On this date in 1975, a meeting was held in Ross’s Hotel Dun Laoghaire at which the formal documents for the founding of Educate Together were agreed.
After a period of intense discussion in the previous six months, a group of determined educational pioneers had gathered in the hotel with the aim of establishing the Dalkey School Project. It is on the documents of this meeting that the words “Educate Together” were first used as a name, a headline and an object. The meeting ratified the constitution of the Dalkey School Project and stated its aim as:
To develop and support in Ireland the establishment of schools which are multi-denominational (i.e. with equal right of access for the children of Catholic, Protestant and other parents, and with the cultural and social background of each child held in equal respect), co-educational and managed under a system which is predominantly democratic in character, wherever and whenever there is viable local support for such a school.
Subsequent papers articulated the core principles of the Educate Together movement that are now detailed in the Educate Together Charter:
Multi-denominational i.e. all children having equal rights of access to the school, and children of all social, cultural and religious backgrounds being equally respected
Co-educational and to encouraging all children to explore their full range of abilities and opportunities
Child centred in their approach to education
Democratically runwith active participation by parents in the daily life of the school, whilst positively affirming the professional role of the teachers.
The group that met in Ross’s Hotel that day made an extraordinary contribution to the development of the Irish education system.

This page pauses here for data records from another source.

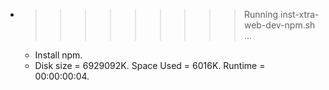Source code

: * >>>>>>>>> Running inst-xtra-web-dev-npm.sh ...
  * Install npm.
  * Disk size = 6929092K. Space Used = 6016K. Runtime = 00:00:00:04.
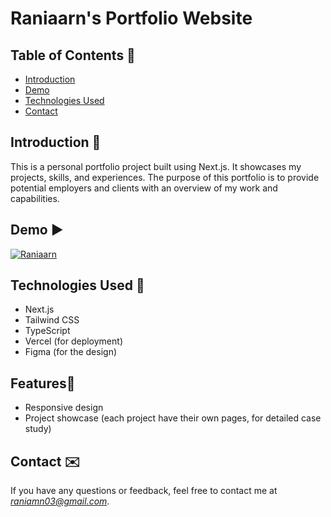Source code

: # Raniaarn's Portfolio Website
## Table of Contents 📔
- [Introduction](#introduction)
- [Demo](#demo)
- [Technologies Used](#technologies-used)
- [Contact](#contact)

## Introduction 👋
This is a personal portfolio project built using Next.js. It showcases my projects, skills, and experiences. The purpose of this portfolio is to provide potential employers and clients with an overview of my work and capabilities.

## Demo ▶️
[![Raniaarn](https://img.shields.io/badge/-RANIAARN-805AD5?style=for-the-badge&logoColor=white)](https://raniaarn.com)

## Technologies Used 📱
- Next.js
- Tailwind CSS
- TypeScript
- Vercel (for deployment)
- Figma (for the design)

## Features🔦
- Responsive design
- Project showcase (each project have their own pages, for detailed case study)

## Contact ✉️
If you have any questions or feedback, feel free to contact me at *raniamn03@gmail.com*.
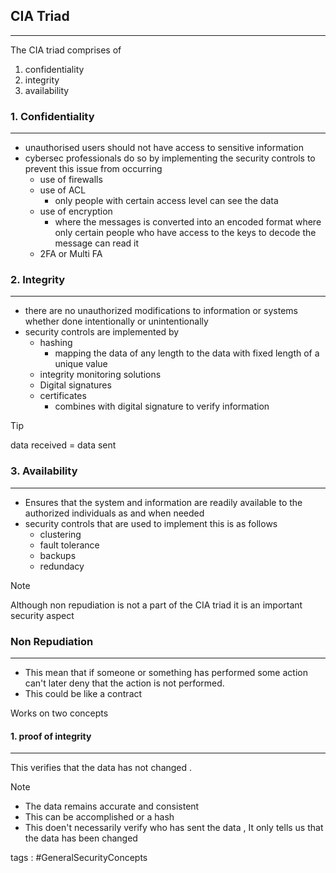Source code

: ## **CIA Triad**
---

The CIA triad comprises of 
1. confidentiality 
2. integrity 
3. availability 


### **1. Confidentiality**
---
- unauthorised users should not have access to sensitive information
- cybersec professionals do so by implementing the security controls to prevent this issue from occurring 
	- use of firewalls 
	- use of ACL 
		- only people with certain access level can see the data 
	- use of encryption
		- where the messages is converted into an encoded format where only certain people who have access to the keys to decode the message can read it 
	- 2FA or Multi FA

### **2. Integrity** 
---
- there are no unauthorized modifications to information or systems whether done intentionally or unintentionally
- security controls are implemented by 
	- hashing 
		- mapping the data of any length to the data with fixed length of a unique value
	- integrity monitoring solutions 
	- Digital signatures 
	- certificates 
		- combines with digital signature to verify information


> [!tip]
> data received = data sent 
### **3. Availability** 
---
- Ensures that the system and information are readily available to the authorized individuals as and when needed 
- security controls that are used to implement this is as follows 
	- clustering 
	- fault tolerance 
	- backups 
	- redundacy 



>[!note]  
>Although non repudiation is not a part of the CIA triad it is an important security aspect

### **Non Repudiation**
---
- This mean that if someone or something has performed some action can't later deny that the action is not performed.
- This could be like a contract 

Works on two concepts 
#### 1. proof of integrity 
---
This verifies that the data has not changed .
>[!note]
>- The data remains accurate and consistent
>- This can be accomplished or a hash 
>- This doen't necessarily verify who has sent the data , It only tells us that the data has been changed 




tags : #GeneralSecurityConcepts 
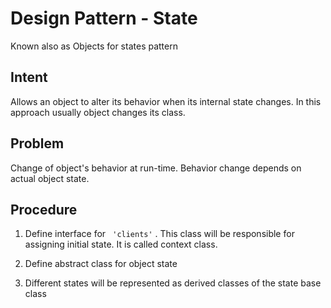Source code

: # Design Pattern - State
Known also as Objects for states pattern

## Intent

Allows an object to alter its behavior when its internal state changes.
In this approach usually object changes its class.

## Problem

Change of object's behavior at run-time.
Behavior change depends on actual object state.


## Procedure

1. Define interface for ``
'clients'``
. This class will be responsible for assigning initial state. It is called context class.

2. Define abstract class for object state

3. Different states will be represented as derived classes of the state base class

In the short period of a couple of years, it was recognised as a patron body for a school in Ireland and, in Dun Laoghaire in September 1978, established the first Educate Together school. Its legacy today can be seen in the thriving network of 60 Educate Together primary schools, the internationally acclaimed “Learn Together” ethical education curriculum and the movement’s current Blueprint for Educate Together Second-level Schools.
The key achievements of this group were:
- To qualitatively transform the role of a patron of an Irish school from being a hierarchical religious structure to one that is corporate and democratic in nature and to do this without the need for a single change in the rules governing national schools.
- To prove that it is possible to successfully operate a school in Ireland that treats children of all religious and cultural backgrounds equally
- To prove that parental involvement in the process of education can be managed constructively as a genuine partnership between parents and teaching professionals.
- To establish a model of school that has been easily replicated and able to scale up to meet contemporary demand in Irish society.
Key people involved in the group included the late Bill Hyland, then the chief statistician in the Department of Education, his wife now retired Professor Áine Hyland, Micheal and Pat Johnston and Desmond Green. These pioneers were honoured by the President of Ireland with the Founders Award at the 30th Anniversary of Educate Together in September 2008.
Today the whole Educate Together movement celebrates their initiative and courage and tomorrow the movement will formally apply to open its first second-level schools.